You're unlikely to hear that statement if you eavesdrop on an automotive focus group, unless it's composed of people who are still driving Yugos.

Yet that's the image that Hyundai hopes to carve out for itself as "modern premium." The term is Hyundai-speak for the philosophy that will guide a full-throttle marketing campaign launching in March designed to create an emotional tie that binds buyers to the brand.

Hyundai, not satisfied with being a value-only proposition in the U.S. market and anxious about customers who view it as an alternative to brands such as Honda and Toyota, uses the catchphrase "aspirational."

"You've got the old definition of luxury, about exclusivity and more about status," said Jim Sanfilippo, CEO of Innocean, Hyundai's agency in Huntington Beach, Calif. Hyundai's vision is to "be more inclusive, rewarding people in terms of design, and more reflective of the economic climate," he said. "Maybe Tiffany was old luxury, and Apple is about style and function that justifies a price premium."

The aim is to supply that halo to the overall brand rather than spin off a nameplate, such as Toyota's Lexus. "We want to provide more than expected values and experiences to our customers across all segments, from small cars to luxury," said Wonhong Cho, Hyundai's chief marketing officer, based in Seoul.

Hyundai Santa Fe
Hyundai Santa Fe

Interestingly, the new "modern premium," while initially created by Innocean, could be carried out by another shop. Mr. Cho said that while the in-house legacy agency will handle the "first wave" early in 2012, "for the second campaign we haven't made any decisions." Hyundai "may be able to seek partnership opportunities with another agency," he added.
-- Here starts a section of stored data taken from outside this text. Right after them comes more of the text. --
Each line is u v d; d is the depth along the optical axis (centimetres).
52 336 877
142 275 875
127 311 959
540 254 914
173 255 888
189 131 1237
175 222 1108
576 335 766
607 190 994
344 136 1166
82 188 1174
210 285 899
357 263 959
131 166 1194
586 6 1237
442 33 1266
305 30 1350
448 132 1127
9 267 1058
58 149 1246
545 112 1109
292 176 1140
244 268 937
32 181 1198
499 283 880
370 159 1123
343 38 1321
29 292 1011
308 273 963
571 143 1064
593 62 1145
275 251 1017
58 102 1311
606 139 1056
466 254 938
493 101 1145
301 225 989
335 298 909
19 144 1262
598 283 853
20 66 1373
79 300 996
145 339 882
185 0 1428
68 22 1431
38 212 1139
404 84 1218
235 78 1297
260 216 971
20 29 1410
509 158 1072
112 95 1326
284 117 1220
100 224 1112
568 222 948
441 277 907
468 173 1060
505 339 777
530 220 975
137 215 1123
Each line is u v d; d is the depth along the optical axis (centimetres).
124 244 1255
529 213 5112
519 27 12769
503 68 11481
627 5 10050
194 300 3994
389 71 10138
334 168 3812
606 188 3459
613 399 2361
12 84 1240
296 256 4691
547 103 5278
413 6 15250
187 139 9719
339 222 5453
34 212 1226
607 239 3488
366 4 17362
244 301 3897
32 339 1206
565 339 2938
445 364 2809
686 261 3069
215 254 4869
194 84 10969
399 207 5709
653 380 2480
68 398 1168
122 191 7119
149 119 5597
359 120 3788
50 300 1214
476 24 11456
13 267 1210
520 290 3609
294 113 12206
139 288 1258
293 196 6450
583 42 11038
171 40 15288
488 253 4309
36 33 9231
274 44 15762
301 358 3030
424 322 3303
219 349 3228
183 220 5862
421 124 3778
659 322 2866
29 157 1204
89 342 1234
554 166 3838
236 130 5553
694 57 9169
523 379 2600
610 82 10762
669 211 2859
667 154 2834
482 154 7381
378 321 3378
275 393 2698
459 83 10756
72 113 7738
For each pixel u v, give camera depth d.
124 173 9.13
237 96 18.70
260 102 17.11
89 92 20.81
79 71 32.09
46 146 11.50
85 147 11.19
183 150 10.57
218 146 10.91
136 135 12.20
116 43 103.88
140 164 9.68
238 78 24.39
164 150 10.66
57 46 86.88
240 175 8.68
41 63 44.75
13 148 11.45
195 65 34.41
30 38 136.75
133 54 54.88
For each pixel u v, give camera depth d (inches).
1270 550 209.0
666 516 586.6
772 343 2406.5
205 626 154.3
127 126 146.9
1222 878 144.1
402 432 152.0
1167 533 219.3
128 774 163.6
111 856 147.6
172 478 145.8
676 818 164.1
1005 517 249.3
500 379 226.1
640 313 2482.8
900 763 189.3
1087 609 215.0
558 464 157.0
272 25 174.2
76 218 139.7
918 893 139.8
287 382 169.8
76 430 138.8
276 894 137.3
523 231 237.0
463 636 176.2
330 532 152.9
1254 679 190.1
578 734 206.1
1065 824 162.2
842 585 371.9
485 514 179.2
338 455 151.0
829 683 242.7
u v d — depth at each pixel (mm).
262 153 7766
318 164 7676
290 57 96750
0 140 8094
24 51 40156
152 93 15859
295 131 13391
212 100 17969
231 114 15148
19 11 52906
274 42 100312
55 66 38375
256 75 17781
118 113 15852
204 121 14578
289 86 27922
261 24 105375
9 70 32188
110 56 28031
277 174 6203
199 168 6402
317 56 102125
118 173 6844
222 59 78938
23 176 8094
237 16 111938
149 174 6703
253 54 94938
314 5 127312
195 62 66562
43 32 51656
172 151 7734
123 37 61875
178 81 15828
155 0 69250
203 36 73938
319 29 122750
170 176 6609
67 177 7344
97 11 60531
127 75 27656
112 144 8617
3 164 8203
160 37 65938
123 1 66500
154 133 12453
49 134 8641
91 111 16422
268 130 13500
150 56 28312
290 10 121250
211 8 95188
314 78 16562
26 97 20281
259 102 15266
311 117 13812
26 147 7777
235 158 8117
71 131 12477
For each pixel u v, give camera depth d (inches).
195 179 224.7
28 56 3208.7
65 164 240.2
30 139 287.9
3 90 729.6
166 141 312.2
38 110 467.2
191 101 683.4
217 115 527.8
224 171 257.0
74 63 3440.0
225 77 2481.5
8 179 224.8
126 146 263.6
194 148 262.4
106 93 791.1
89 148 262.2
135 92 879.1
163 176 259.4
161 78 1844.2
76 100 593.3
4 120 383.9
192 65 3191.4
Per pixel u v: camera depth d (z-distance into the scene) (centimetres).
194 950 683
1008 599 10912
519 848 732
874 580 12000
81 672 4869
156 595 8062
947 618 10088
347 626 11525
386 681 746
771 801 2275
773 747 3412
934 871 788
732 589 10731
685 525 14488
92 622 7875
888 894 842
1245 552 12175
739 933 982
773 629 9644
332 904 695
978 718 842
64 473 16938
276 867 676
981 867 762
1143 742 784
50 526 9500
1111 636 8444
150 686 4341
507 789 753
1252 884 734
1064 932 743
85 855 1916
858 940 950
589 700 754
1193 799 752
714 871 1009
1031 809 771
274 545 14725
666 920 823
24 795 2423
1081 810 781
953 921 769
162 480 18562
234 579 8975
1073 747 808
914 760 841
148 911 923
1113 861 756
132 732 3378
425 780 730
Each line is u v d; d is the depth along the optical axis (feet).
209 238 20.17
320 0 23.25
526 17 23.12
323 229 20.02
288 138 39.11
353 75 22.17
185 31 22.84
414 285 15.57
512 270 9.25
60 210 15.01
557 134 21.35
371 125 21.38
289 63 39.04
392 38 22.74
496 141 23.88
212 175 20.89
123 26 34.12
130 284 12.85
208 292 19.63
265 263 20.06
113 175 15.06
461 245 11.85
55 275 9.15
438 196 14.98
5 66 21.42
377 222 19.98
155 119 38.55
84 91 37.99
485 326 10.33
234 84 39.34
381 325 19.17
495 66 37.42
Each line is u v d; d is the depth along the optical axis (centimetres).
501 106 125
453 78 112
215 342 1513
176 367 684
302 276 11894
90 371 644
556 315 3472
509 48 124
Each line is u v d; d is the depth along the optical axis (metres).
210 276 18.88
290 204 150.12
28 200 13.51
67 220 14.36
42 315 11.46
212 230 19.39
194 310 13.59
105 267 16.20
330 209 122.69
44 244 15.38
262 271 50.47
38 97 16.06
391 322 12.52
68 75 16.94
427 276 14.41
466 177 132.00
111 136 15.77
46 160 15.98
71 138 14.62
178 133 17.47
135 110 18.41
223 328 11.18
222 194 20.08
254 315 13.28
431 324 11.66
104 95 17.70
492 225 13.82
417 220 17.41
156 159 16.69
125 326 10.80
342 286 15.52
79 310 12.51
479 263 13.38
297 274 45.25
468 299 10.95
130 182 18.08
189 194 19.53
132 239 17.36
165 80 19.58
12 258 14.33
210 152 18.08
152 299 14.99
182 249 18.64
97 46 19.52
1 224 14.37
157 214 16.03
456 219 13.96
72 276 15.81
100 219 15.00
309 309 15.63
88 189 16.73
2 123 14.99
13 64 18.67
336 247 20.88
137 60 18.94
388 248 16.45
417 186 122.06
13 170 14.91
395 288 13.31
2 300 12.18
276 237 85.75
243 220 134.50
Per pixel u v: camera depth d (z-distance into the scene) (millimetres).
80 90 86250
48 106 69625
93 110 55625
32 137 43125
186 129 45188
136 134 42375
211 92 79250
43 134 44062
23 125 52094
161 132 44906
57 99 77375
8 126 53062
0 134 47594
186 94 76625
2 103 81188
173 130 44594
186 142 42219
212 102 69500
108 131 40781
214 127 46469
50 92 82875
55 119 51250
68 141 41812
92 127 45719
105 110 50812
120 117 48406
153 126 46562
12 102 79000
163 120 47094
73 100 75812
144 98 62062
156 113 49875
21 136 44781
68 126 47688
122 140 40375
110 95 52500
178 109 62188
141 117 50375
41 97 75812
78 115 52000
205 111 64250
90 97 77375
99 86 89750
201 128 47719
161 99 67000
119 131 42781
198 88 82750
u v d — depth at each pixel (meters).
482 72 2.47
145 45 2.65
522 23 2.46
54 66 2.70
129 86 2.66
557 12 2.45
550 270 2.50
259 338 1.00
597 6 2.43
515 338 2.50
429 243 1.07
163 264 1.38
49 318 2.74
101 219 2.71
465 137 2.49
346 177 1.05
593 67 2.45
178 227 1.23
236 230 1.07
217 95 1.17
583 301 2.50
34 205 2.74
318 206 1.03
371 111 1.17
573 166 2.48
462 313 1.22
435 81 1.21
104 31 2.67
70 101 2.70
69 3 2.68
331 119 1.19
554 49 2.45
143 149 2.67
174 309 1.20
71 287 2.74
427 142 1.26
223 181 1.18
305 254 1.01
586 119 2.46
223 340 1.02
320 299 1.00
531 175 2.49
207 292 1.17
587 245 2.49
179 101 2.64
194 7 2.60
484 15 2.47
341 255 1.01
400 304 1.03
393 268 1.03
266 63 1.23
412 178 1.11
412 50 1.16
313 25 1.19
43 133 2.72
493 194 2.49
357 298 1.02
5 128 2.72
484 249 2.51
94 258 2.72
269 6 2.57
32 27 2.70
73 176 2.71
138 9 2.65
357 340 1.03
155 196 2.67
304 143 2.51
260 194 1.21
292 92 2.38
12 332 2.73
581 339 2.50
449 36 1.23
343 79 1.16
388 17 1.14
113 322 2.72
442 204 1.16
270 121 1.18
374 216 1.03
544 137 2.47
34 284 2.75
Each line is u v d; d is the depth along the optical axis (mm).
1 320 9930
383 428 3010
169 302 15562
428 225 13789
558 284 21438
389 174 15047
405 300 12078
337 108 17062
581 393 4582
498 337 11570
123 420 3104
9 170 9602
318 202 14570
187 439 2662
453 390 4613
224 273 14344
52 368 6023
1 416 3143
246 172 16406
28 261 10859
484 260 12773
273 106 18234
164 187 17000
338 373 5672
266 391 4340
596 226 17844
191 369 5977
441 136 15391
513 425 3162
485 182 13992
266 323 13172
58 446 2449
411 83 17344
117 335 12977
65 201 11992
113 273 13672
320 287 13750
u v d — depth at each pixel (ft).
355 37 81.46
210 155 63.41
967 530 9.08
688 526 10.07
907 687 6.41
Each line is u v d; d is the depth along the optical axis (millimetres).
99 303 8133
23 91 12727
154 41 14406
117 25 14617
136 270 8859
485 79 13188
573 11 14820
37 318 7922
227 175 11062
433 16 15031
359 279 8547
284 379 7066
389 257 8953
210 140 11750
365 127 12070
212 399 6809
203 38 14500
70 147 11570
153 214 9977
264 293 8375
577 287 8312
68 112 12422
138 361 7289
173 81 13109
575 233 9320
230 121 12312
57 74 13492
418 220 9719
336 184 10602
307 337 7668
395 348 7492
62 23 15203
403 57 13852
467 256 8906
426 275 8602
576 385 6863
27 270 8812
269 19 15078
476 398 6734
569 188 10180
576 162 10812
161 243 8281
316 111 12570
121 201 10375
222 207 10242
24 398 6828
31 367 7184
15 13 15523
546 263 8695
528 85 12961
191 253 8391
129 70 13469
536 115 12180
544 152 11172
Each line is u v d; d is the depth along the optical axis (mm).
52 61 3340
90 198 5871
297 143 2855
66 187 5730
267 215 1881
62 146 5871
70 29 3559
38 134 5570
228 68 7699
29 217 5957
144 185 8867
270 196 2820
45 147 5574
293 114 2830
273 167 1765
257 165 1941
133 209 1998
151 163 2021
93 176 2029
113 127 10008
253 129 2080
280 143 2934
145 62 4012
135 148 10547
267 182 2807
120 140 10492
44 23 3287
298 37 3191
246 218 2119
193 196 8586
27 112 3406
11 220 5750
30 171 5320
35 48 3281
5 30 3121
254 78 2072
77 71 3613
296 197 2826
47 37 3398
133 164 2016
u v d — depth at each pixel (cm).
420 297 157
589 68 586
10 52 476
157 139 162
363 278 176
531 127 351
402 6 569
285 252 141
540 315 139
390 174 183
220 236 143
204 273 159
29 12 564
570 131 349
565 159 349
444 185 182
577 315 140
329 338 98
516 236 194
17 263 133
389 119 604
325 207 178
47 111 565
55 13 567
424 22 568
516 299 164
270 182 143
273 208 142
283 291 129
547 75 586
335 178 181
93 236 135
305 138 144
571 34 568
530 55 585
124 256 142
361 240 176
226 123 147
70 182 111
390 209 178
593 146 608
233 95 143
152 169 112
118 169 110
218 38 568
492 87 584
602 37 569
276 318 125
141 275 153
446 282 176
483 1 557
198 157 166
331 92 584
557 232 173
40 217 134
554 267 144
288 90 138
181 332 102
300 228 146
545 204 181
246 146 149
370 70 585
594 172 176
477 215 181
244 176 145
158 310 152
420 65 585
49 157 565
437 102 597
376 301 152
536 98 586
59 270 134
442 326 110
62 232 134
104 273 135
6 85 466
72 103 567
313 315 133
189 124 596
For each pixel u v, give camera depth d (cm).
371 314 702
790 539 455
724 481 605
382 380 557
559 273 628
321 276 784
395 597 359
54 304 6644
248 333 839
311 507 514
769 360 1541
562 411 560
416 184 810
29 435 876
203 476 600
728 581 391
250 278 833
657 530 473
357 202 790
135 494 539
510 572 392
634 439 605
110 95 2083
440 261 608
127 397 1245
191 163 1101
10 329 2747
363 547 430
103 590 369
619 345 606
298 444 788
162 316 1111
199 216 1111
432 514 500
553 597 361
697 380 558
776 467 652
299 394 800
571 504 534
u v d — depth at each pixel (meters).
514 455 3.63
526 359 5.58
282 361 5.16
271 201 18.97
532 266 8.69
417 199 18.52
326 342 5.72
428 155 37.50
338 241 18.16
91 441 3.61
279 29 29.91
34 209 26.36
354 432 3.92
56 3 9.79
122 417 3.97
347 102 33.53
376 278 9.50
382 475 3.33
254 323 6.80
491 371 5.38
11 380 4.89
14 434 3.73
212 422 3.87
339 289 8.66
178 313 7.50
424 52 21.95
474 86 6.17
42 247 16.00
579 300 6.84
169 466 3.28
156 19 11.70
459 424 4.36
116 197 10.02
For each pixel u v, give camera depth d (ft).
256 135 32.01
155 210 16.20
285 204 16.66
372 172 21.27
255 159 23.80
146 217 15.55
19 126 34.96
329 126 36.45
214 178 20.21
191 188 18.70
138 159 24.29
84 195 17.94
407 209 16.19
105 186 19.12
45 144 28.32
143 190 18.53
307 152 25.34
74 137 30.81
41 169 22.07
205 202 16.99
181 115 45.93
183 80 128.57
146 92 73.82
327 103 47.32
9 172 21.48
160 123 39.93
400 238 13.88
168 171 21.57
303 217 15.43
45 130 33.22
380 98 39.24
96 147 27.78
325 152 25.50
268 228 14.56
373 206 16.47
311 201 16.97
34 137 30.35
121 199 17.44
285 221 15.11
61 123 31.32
It's a striking statement coming from Korean headquarters, given that Innocean is part of the Hyundai conglomerate and that the automaker's North American chief, John Krafcik, has said that using Innocean is pretty much a mandate from the Seoul C-suite.

The move comes when Hyundai is on a high. In recent years, the company has hammered a value message with its "Assurance" powertrain warranty, a trade-in value guarantee and a job-loss protection plan that made it a friend of working people.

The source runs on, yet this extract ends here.